CATALOGO DIFFICILE. Una chiara e riconoscibile posizione politica è dunque difficile da catalogare, anche riferendoci agli eroi in utilitaria di casa nostra. Siamo soprattutto debitori di prototipi e situazioni, e se anche l'ambiente e i personaggi offrono il fianco a seriose o satiriche prese di posizione, il modo di agire dei vari investigatori si rivela generalmente eversivo o anarchico nei confronti di ogni autorità costituita. Gli ideali, come quasi sempre accade nella vita, appartengono al tempo delle mele o dei primi ingenui cortei anti qualcosa. E comunque, questi difensori della giustizia dal passo strascicato o dal cazzotto facile, in tempi di pacificazione giubilare, potremmo raccoglierli tutti a capo chino in piazza San Pietro a recitare il mea culpa per le troppe vittime – più o meno lecite – delle loro faticose attività. Terreno neutrale di riconciliazione anche politica, colombe in volo: benedice Padre
Brown.
Veri resistenti
di Paco Ignacio Taibo II
Quando nel 1990 trovandomi con molti altri scrittori per la fondazione dell'Aiep, associazione che riunisce gli autori di polizieschi di tutto il mondo, mi ero divertito a fare un'inchiesta. Domandavo a tutti: «Dov'eri e cosa facevi nel '68?». E così, citando alla rinfusa, mi ricordo che l'americano Roger Simon era nel Movimento dei diritti civili degli Stati Uniti, Jerome Charyn stava occupando l'università di Columbia a New York, il francese Jean-Patrick Manchette occupava invece la Sorbona, Manuel Vázquez Montalbán era chiuso nella chiesa di Montjuich protestando contro Franco, Juan Madrid nello sciopero dell'università di Madrid, io nel movimento studentesco messicano. E potrei andare avanti a lungo. In pratica era riunita tutta una generazione di scrittori che usciti dalle esperienze dei movimenti degli anni Sessanta, quando decise di mettersi a scrivere, scelse il poliziesco perché era il prolungamento naturale di quella maniera di discutere, di raccontare un delitto che molto spesso era di Stato.
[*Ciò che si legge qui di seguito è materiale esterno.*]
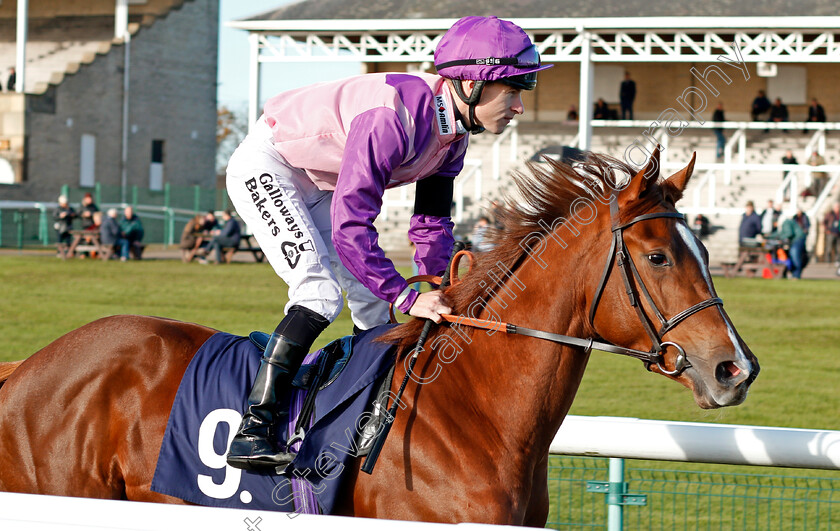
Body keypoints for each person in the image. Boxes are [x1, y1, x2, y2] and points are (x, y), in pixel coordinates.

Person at [222, 15, 551, 471]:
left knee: (373, 311)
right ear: (472, 83)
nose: (518, 106)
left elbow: (431, 224)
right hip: (272, 166)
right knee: (320, 294)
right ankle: (253, 430)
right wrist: (405, 294)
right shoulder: (392, 117)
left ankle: (363, 417)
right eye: (513, 90)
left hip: (321, 181)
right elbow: (351, 225)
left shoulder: (453, 137)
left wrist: (441, 288)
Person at [780, 210, 810, 279]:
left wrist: (780, 237)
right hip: (799, 238)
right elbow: (781, 233)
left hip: (798, 239)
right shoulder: (788, 221)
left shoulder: (786, 222)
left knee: (794, 255)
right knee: (793, 255)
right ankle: (794, 274)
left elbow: (789, 233)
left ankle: (796, 275)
In un certo senso era anche quello che Leonardo Sciascia faceva già da anni in Italia. E questa generazione ha rinnovato il poliziesco, il giallo che si scrive ancora adesso. Per fare altri nomi gli americani Martin Cruz-Smith, Ross Thomas, Andrew Bergman, Marc Behm, James Crumley, Kinky Friedman, lo scozzese William McIllvanney, il francese Jean-Claude Izzo, l'inglese Derek Raymond, il brasiliano Rubem Fonseca, lo spagnolo Andreu Martin, l'italiana Laura Grimaldi, l'uruguayano Daniel Chavarría, l'argentino Rolo Díez, e, per citare qualcuno più giovane, Carlo Lucarelli o lo scozzese Ian Rankin. E molti molti altri. Era logico che questa generazione producesse una letteratura ipercritica, sociologica, piena di humour nero, diagonale nel senso che tagliava la società dal castello ai quartieri più miserabili. Lo stesso fenomeno che stava accadendo nel fumetto e che si era prodotto nei decenni precedenti nella fantascienza americana che era stata la grande riserva di pensiero critico e di utopia. Perché una generazione di scrittori sensibili socialmente si era mossa verso questi sottogeneri? Credo soprattutto perché al tempo stesso in cui facevamo una proposta politica ne stavamo facendo anche una culturale: la ribellione superando le divisioni e le differenze dei sottogeneri.
Da qui, dal superamento di questi confini nasce un detective di sinistra, più sensibile e contro il sistema. Un vero resistente.